What everysone says here is true; battery lead is not a really good idea to melt with the normal backyard setup.

BUT... to satisfy your curiousity: Several years ago while working at a place that I could do it under controlled, safe, circumstances, I "recycled" some battery plates that had come in from a battery that had been cracked. The plates were dry by the time they got to me, so that problem was already resolved. Under a lab hood I melted a small batch; part of it was cast into RBs, the rest into an ingot mold for future use. Results were lousy. The RBs, were so hard that when fired from a .50 with 75 grs, they didn't deform to any significant degree in pine boards - they were almost reshootable (Common sense kept me from trying, but I still believe that I could have reloaded one and refired it.) Not wanting to give up entirely, I decided to see if I could harden up another batch of lead by chopping off a bit of ingot and adding it to a soft lead alloy. Out came the axe, down onto the ingot, and IT SHATTERED! Edge rolled on the axe, ingot lay in about a half dozen pieces on the ground. This ended my experimenting with battery lead; I didn't (and still don't) want anything that hard, and that fragile, in my guns. Too much danger of something going poorly during the loading and firing (imagine a ball stuck halfway down the barrel out of that stuff), of a riccochet, or a shrapnel spray if it hits something hard down range. This, admittedly, was ONE test with ONE battery, but the fumes and the end result just didn't justify any more experimentation with them.
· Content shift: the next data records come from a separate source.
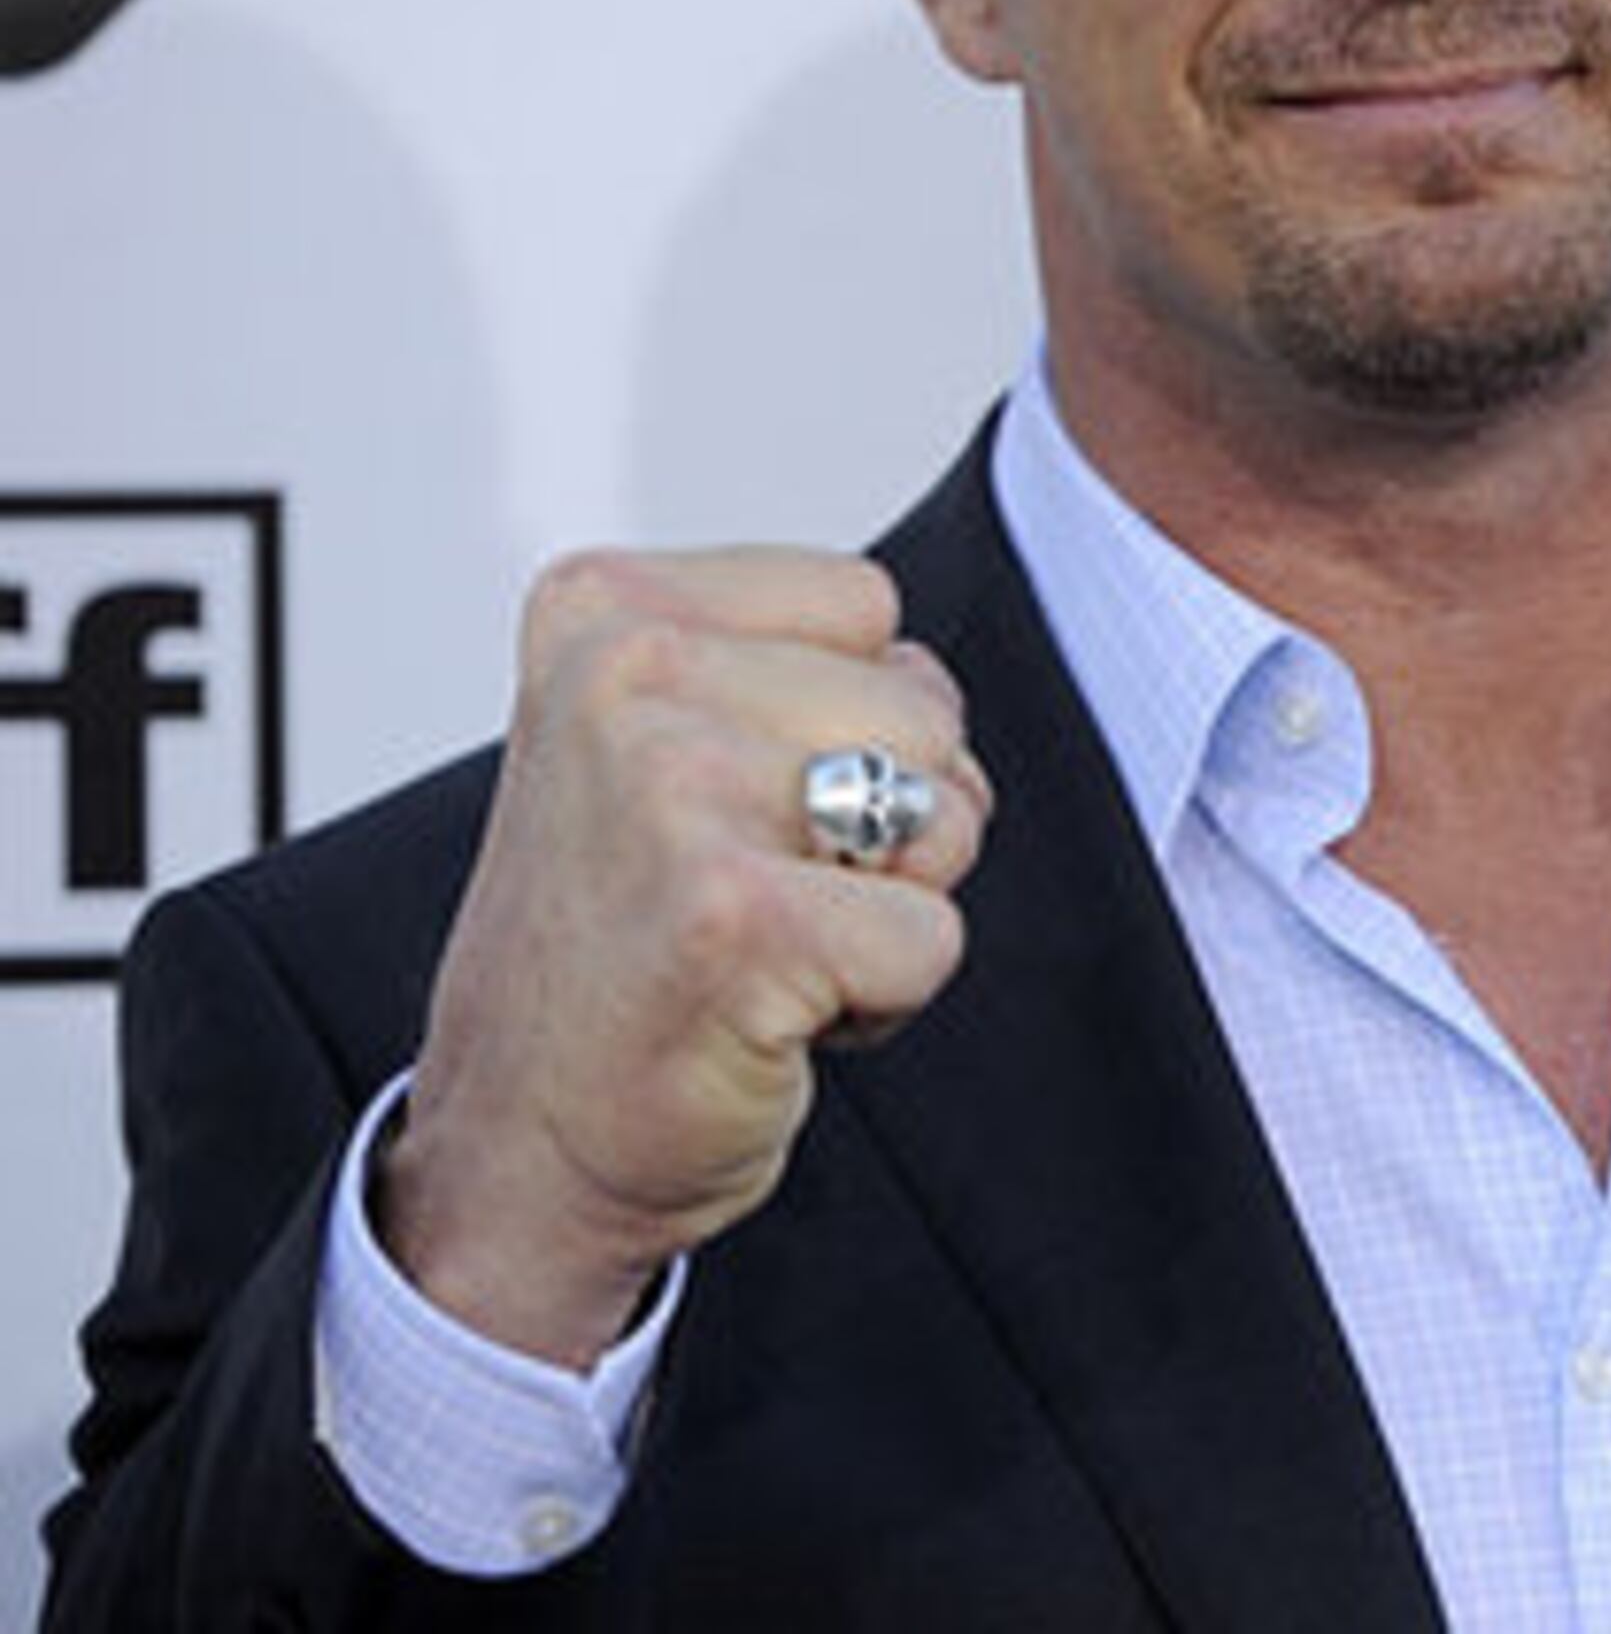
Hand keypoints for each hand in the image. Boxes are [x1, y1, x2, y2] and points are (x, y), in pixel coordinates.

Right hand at [376, 548, 989, 1369]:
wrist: (514, 1151)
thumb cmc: (620, 949)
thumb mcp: (661, 742)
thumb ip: (791, 669)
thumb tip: (931, 683)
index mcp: (605, 610)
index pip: (868, 609)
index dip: (844, 725)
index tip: (723, 807)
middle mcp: (626, 675)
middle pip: (926, 710)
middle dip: (884, 822)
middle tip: (742, 896)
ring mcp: (674, 789)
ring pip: (946, 816)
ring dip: (886, 907)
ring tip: (756, 948)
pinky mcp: (734, 915)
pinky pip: (932, 936)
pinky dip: (882, 1000)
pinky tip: (764, 1015)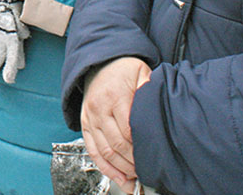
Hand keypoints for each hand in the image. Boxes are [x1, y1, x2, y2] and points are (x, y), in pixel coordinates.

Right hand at [80, 56, 151, 192]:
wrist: (99, 62)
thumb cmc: (123, 69)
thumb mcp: (141, 72)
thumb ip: (150, 90)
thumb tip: (158, 110)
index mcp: (114, 96)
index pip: (128, 130)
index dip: (139, 147)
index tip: (152, 157)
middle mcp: (99, 109)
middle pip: (116, 144)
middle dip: (132, 162)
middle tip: (147, 171)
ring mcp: (90, 118)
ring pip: (104, 151)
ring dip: (120, 169)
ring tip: (135, 179)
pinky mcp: (85, 124)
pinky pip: (92, 151)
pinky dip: (105, 167)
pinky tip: (118, 177)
If you can use hard lead and get decent accuracy, and want cheap lead, go with wheel weights: they are usually free, safer to handle and cast, and I believe will provide much better performance than battery lead.
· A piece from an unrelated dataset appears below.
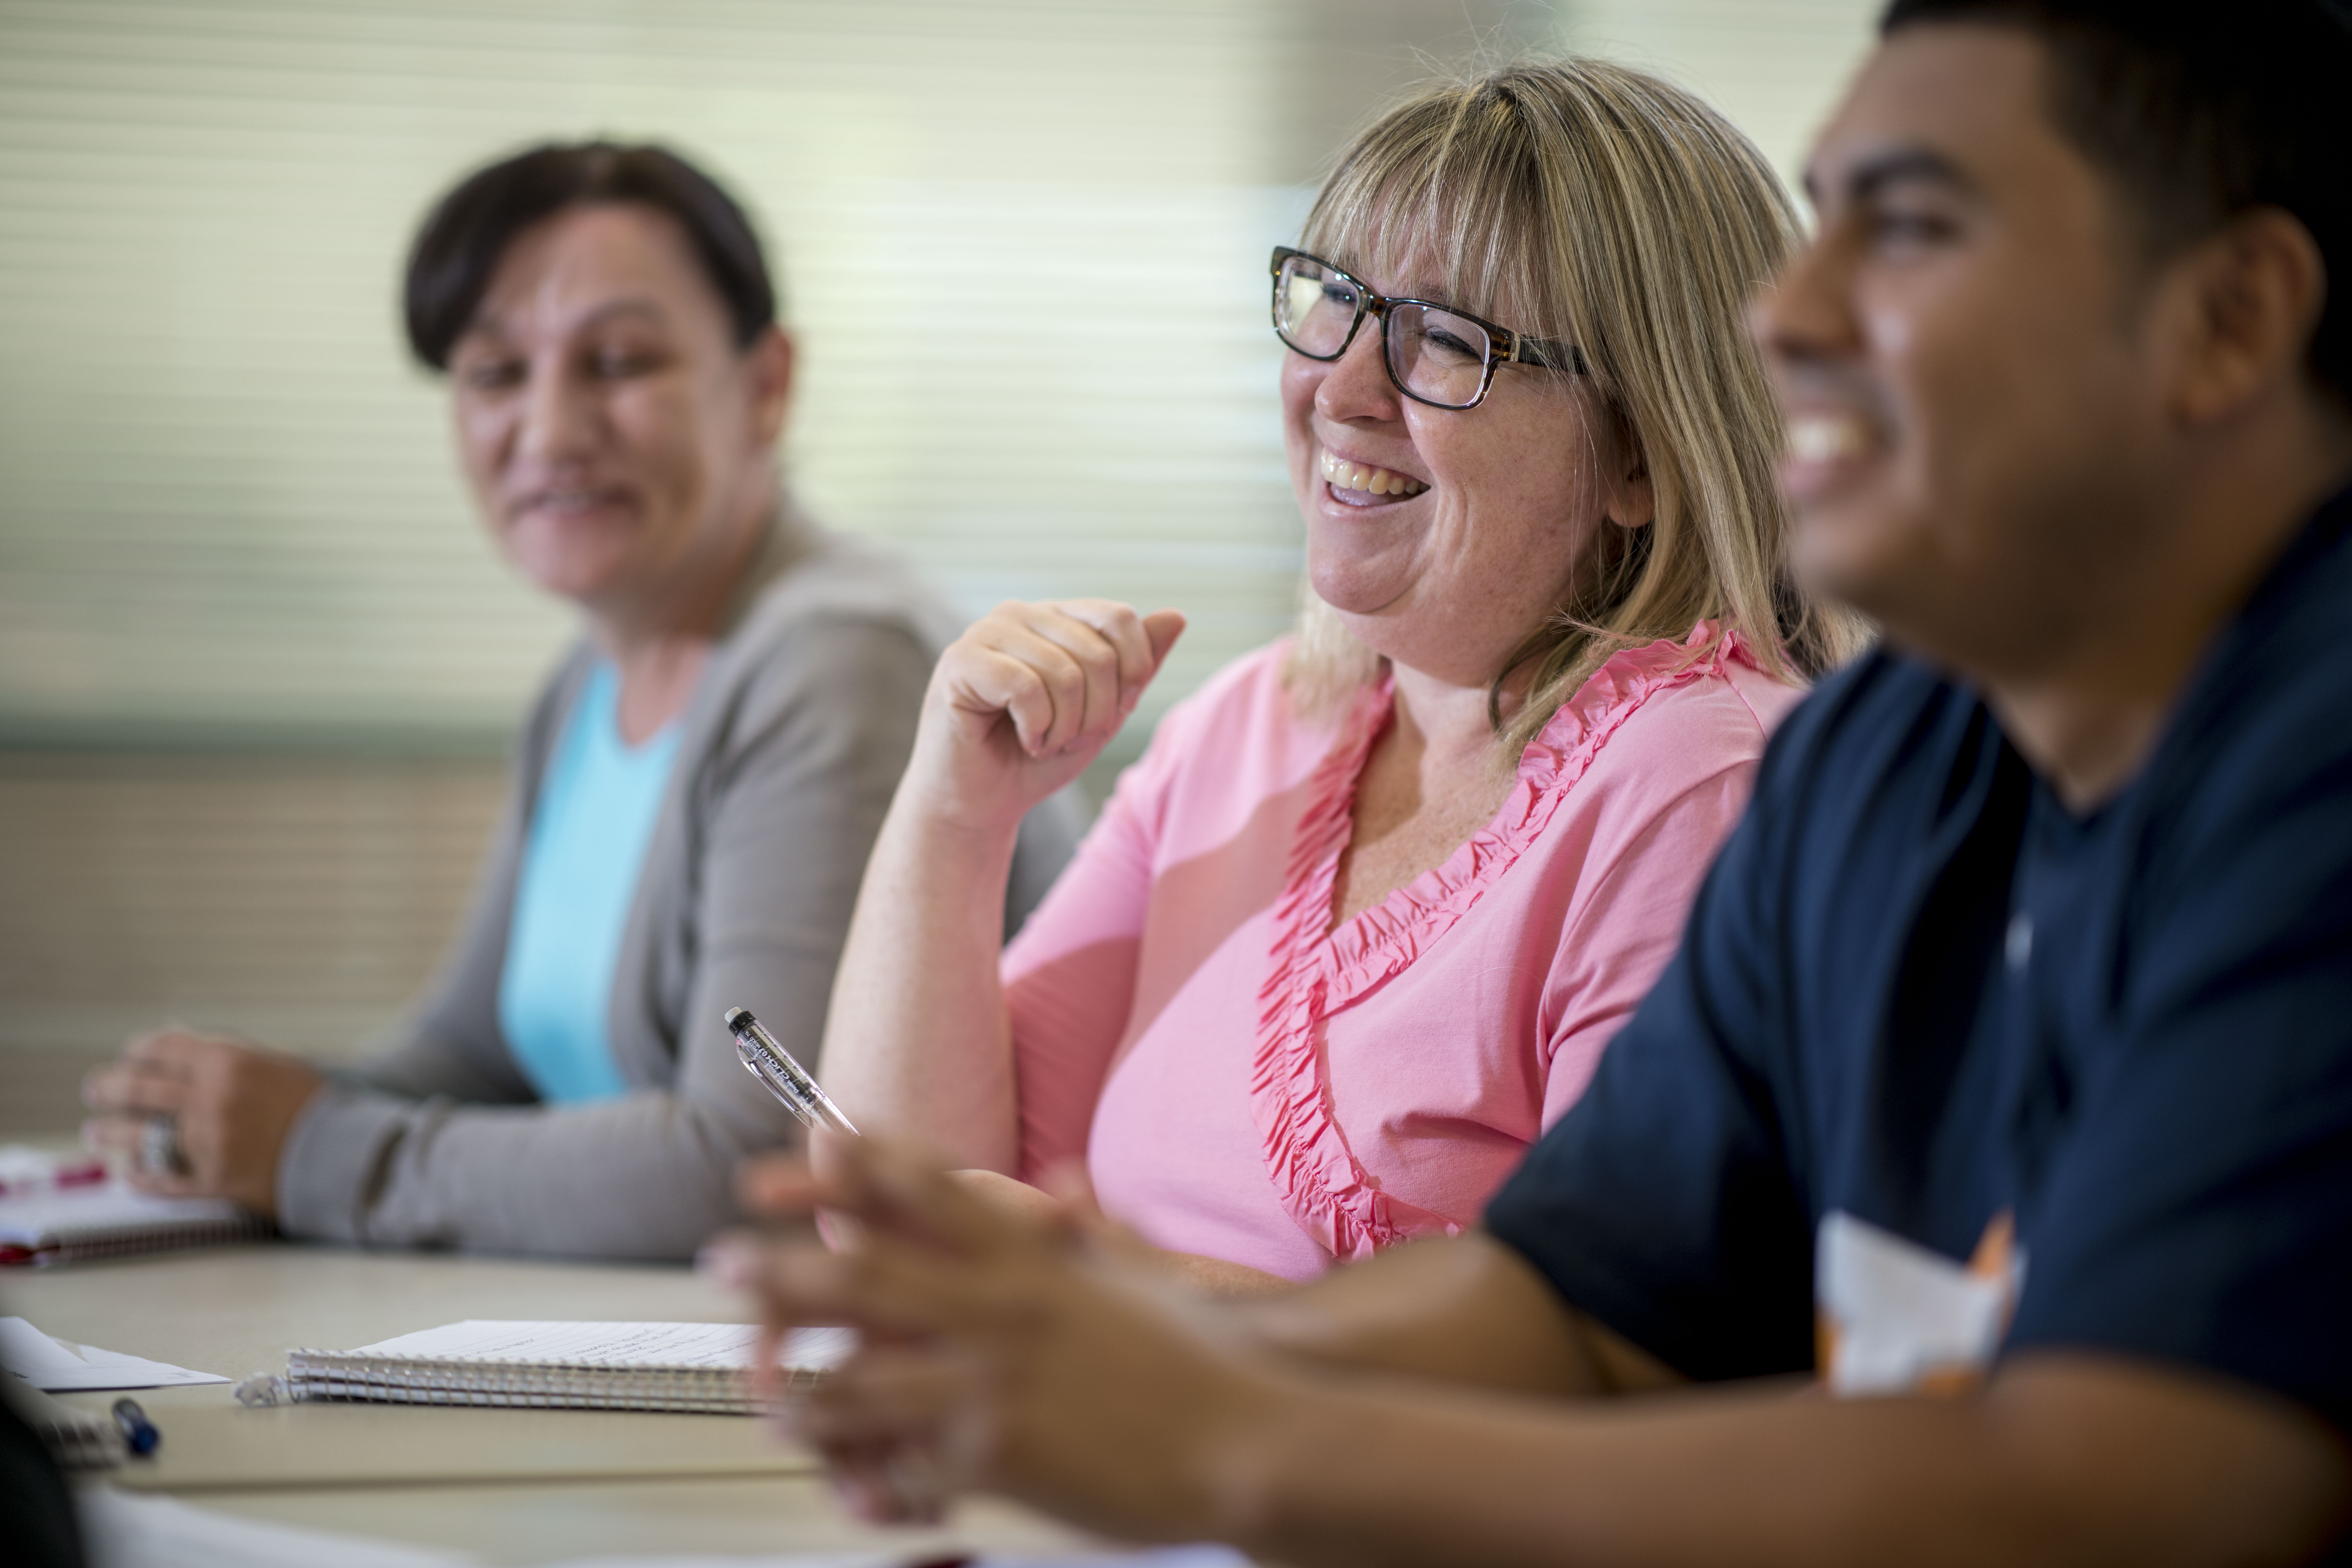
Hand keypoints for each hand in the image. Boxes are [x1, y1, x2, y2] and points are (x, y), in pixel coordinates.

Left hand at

I hope this satifies your curiousity to the point that you don't feel the need to repeat the experiment... free lead is good, but not if it puts you at risk both during the casting and the firing, and ballistically doesn't give you the results you want.

Best of luck,

marmot
 
battery lead is alright for bullits and sinkers, but is to hard for RBs..
 
:hmm: Please do follow the advice given here. As the various and sundry materials used to pre-coat and coat the lead battery would be released into the air whilst being melted and cast. In plain ordinary English it's ba-a-a-ad stuff. :nono:
 
I've been melting lead from all sorts for about 60 yrs(melted my first lead that was weights in piano keys about 1947 to get money for the picture show)since then i've melted probably over a thousand batteries, it's like everything, you have to be careful, actually I'd rather melt lead then walk the gauntlet thru the smokers standing if front of the doors at wal-marts.
 
I didn't think the idea was to bright in the first place, but I have a few batteries sitting around and wondered what you guys thought :thumbsup:

Rusty
 
Hi sir, I myself use the cheapest lead fishing sinkers I can find as long as I can mark them with my thumb nail I figure they are useful, I can usually cast 6 x 69 cal balls for about a loonie or so.

Robert
 
You gave me a great idea, Robert. I'll start picking up fishing sinkers found below the dam spillways when the gates are closed.

Rusty
 
Ask your dentist for his lead foil from x-rays. It is clean lead. I wear barrier gloves in case of germ and lead contact. Your dentist is happy to give it away. He/she does not have to do the special HAZMAT disposal routine.
 
The caking on the plates in batteries is lead sulfide and the gas given off when melting this is very much nasty and will cause lung damage if precautions are not taken. Best to avoid the plates. One local junkyards pulled the just the terminals and kept them seperate. These were perfect, but they now have a quantity buyer and won't sell in small lots.